Rewrite the items below with every "chart" changed to "graph", leaving everything else the same, and omit the pictures.
───
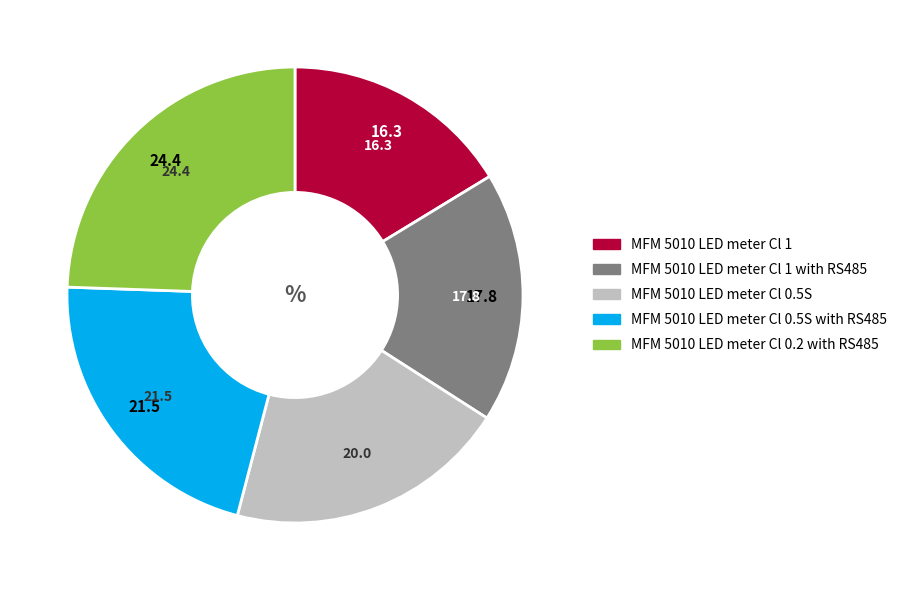

Is there any slice that represents more than half of the pie?

No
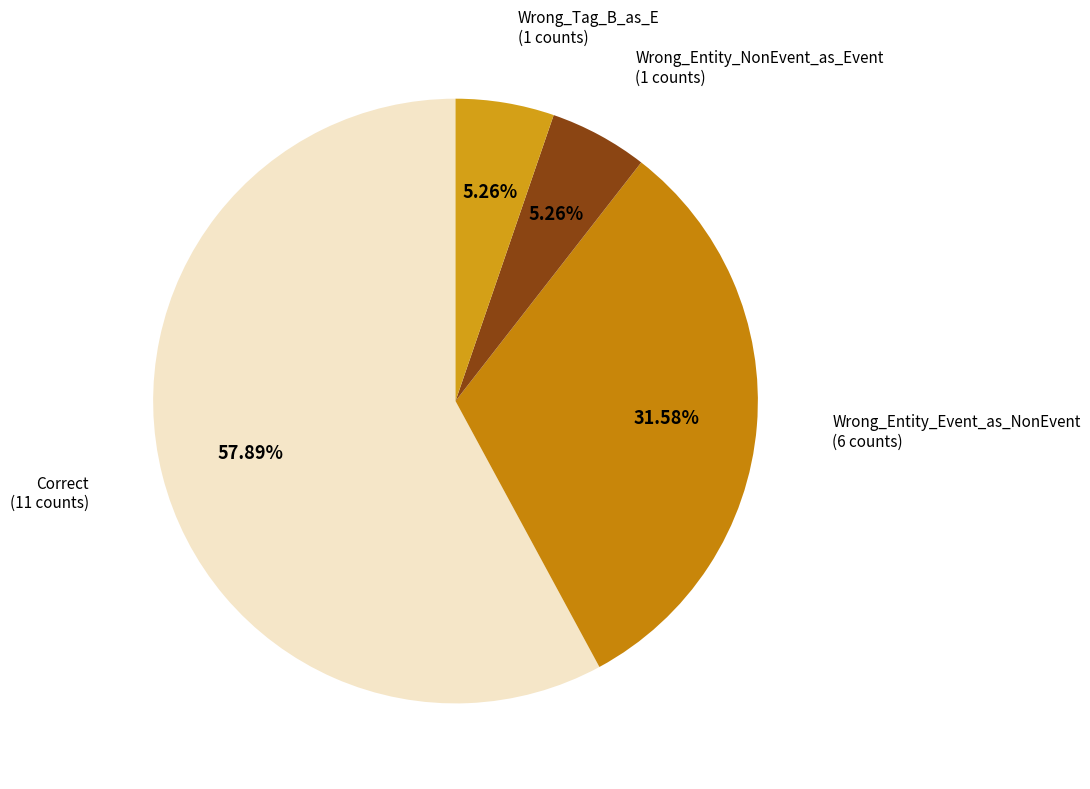

Is there a majority slice in this chart?

Yes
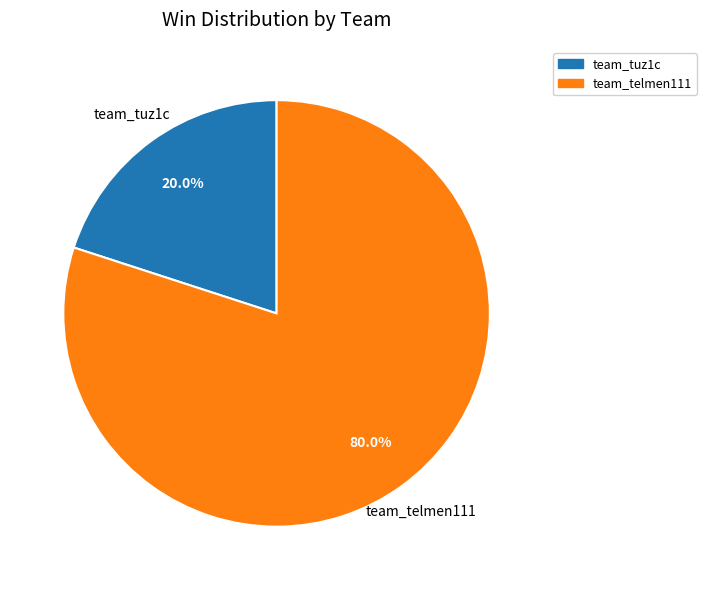

Count the number of slices in the pie.

2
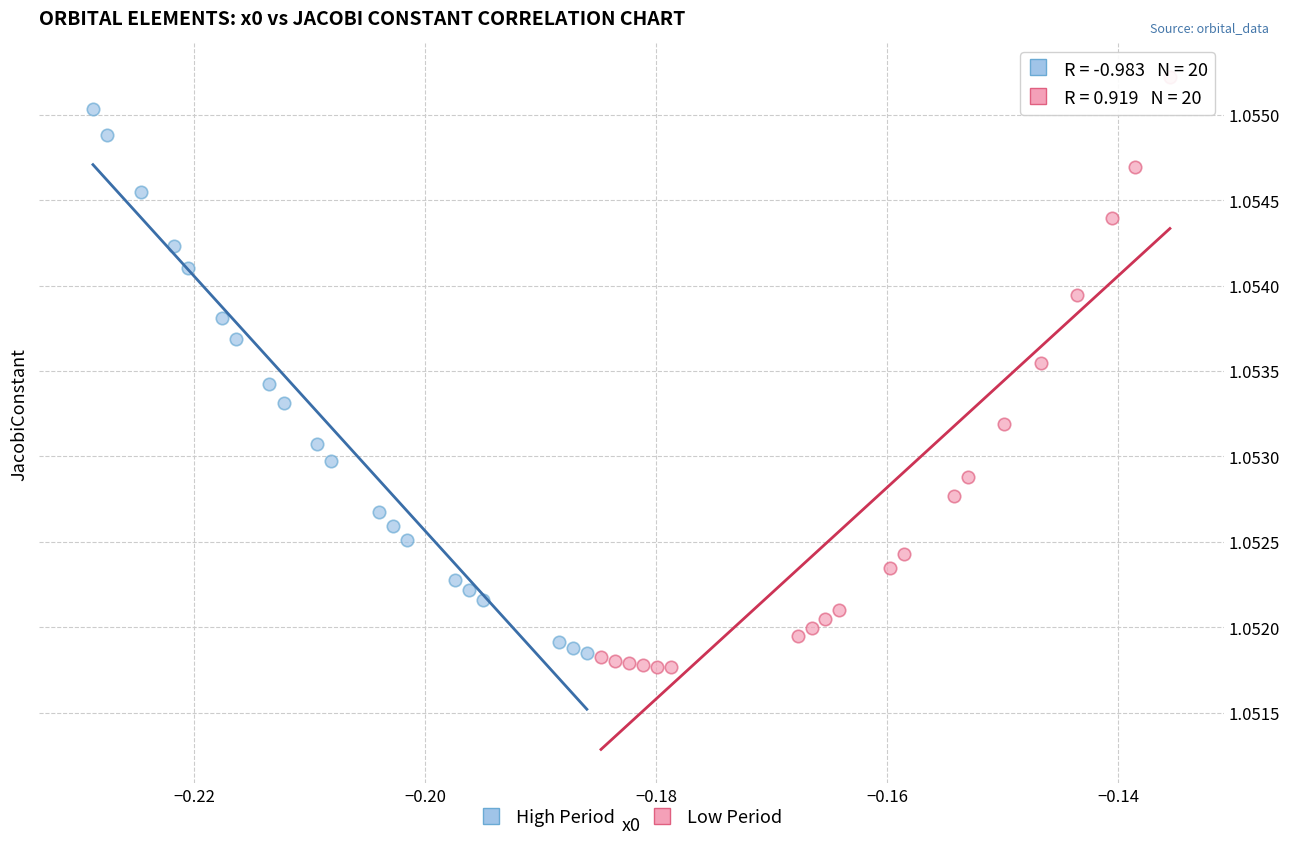

Which series contains the highest Y value?

Low Period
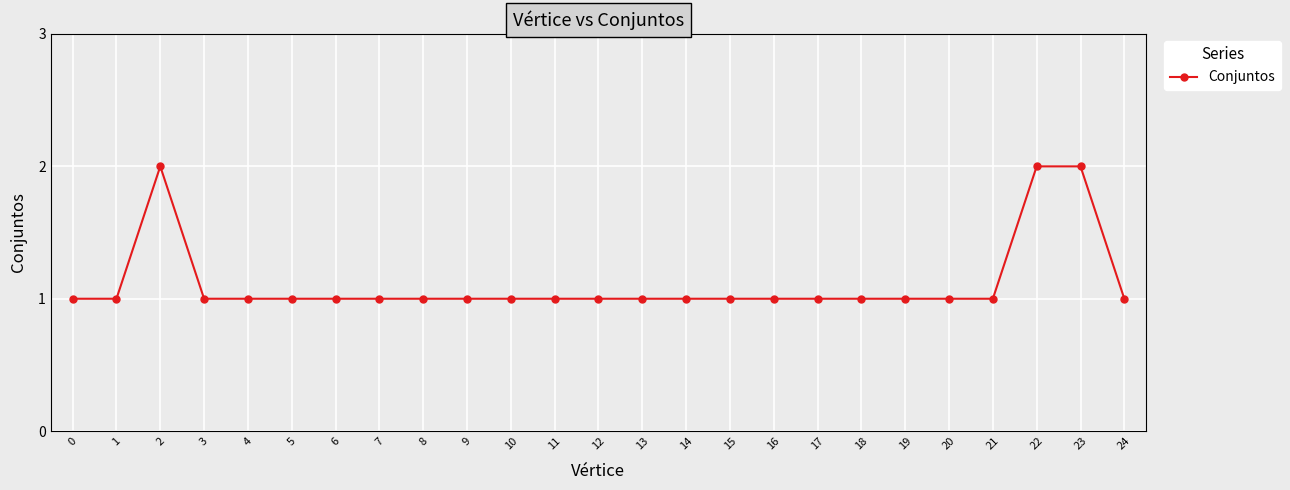

How many series are shown in this chart?

1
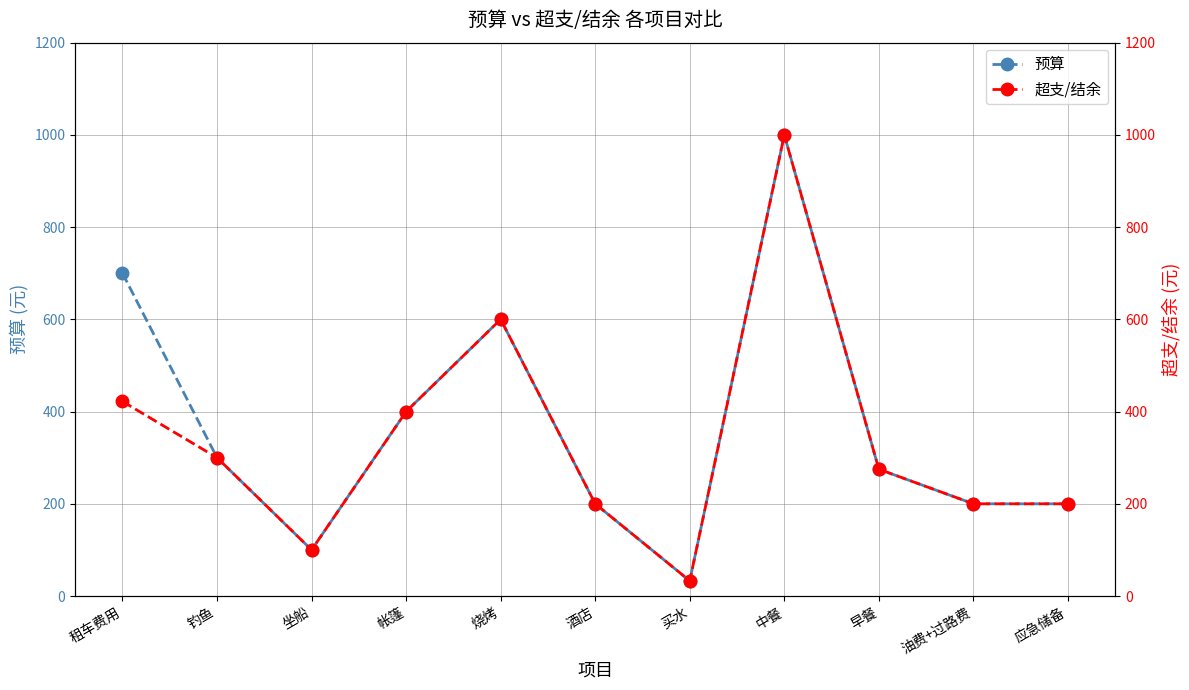

What is the difference between the 超支/结余 values at 帐篷 and 早餐?

125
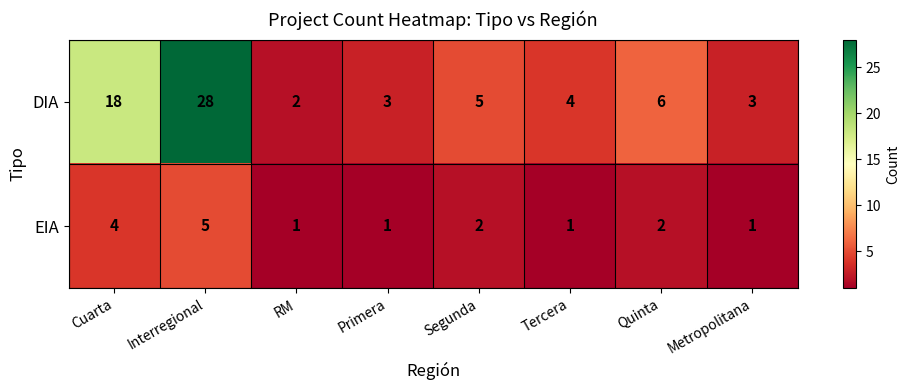

Which label corresponds to the largest value in the chart?

Interregional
───
» Output of the exercise
Is there any slice that represents more than half of the pie?

No

Is there a majority slice in this graph?

Yes

Count the number of slices in the pie.

2

Which series contains the highest Y value?

Low Period

How many series are shown in this graph?

1

What is the difference between the 超支/结余 values at 帐篷 and 早餐?

125

Which label corresponds to the largest value in the graph?

Interregional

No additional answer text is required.